**Written request:**
Copy every one of the records below line by line, keeping each character and the original order unchanged.

**The data:**

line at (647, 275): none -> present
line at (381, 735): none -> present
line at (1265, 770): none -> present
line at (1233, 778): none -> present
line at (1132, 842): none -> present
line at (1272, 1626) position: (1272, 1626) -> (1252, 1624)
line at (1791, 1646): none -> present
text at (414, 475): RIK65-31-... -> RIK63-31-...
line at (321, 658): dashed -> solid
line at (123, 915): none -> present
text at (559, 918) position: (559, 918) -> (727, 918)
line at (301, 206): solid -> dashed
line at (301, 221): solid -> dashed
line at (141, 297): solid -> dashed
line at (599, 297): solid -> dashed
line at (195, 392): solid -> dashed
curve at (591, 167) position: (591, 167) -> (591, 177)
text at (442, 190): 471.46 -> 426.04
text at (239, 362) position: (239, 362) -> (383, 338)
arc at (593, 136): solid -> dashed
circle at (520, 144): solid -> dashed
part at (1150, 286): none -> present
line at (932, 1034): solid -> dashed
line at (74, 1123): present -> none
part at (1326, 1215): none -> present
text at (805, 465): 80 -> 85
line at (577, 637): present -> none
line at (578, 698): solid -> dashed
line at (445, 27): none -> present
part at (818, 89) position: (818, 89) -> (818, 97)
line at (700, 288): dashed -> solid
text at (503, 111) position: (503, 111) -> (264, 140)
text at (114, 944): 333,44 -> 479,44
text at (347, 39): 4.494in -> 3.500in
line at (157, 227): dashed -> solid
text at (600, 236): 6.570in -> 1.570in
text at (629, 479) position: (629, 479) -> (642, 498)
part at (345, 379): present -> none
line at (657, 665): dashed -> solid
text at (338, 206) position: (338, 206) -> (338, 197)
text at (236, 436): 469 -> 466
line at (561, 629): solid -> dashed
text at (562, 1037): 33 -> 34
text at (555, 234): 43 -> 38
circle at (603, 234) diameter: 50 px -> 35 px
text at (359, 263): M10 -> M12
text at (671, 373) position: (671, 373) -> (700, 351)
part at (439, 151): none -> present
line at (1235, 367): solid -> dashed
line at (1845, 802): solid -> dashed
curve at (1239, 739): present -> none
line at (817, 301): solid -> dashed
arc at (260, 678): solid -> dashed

**Answer:**
line at (647, 275): none -> present
line at (381, 735): none -> present
line at (1265, 770): none -> present
line at (1233, 778): none -> present
line at (1132, 842): none -> present
line at (1272, 1626) position: (1272, 1626) -> (1252, 1624)
line at (1791, 1646): none -> present
text at (414, 475): RIK65-31-... -> RIK63-31-...
line at (321, 658): dashed -> solid
line at (123, 915): none -> present
text at (559, 918) position: (559, 918) -> (727, 918)
line at (301, 206): solid -> dashed
line at (301, 221): solid -> dashed
line at (141, 297): solid -> dashed
line at (599, 297): solid -> dashed
line at (195, 392): solid -> dashed
curve at (591, 167) position: (591, 167) -> (591, 177)
text at (442, 190): 471.46 -> 426.04
text at (239, 362) position: (239, 362) -> (383, 338)
arc at (593, 136): solid -> dashed
circle at (520, 144): solid -> dashed
part at (1150, 286): none -> present
line at (932, 1034): solid -> dashed
line at (74, 1123): present -> none
part at (1326, 1215): none -> present
text at (805, 465): 80 -> 85
line at (577, 637): present -> none
line at (578, 698): solid -> dashed
line at (445, 27): none -> present
part at (818, 89) position: (818, 89) -> (818, 97)
line at (700, 288): dashed -> solid
text at (503, 111) position: (503, 111) -> (264, 140)
text at (114, 944): 333,44 -> 479,44
text at (347, 39): 4.494in -> 3.500in
line at (157, 227): dashed -> solid
text at (600, 236): 6.570in -> 1.570in
text at (629, 479) position: (629, 479) -> (642, 498)
part at (345, 379): present -> none
line at (657, 665): dashed -> solid
text at (338, 206) position: (338, 206) -> (338, 197)
text at (236, 436): 469 -> 466
line at (561, 629): solid -> dashed
text at (562, 1037): 33 -> 34
text at (555, 234): 43 -> 38
circle at (603, 234) diameter: 50 px -> 35 px
text at (359, 263): M10 -> M12
text at (671, 373) position: (671, 373) -> (700, 351)
part at (439, 151): none -> present
line at (1235, 367): solid -> dashed
line at (1845, 802): solid -> dashed
curve at (1239, 739): present -> none
line at (817, 301): solid -> dashed
arc at (260, 678): solid -> dashed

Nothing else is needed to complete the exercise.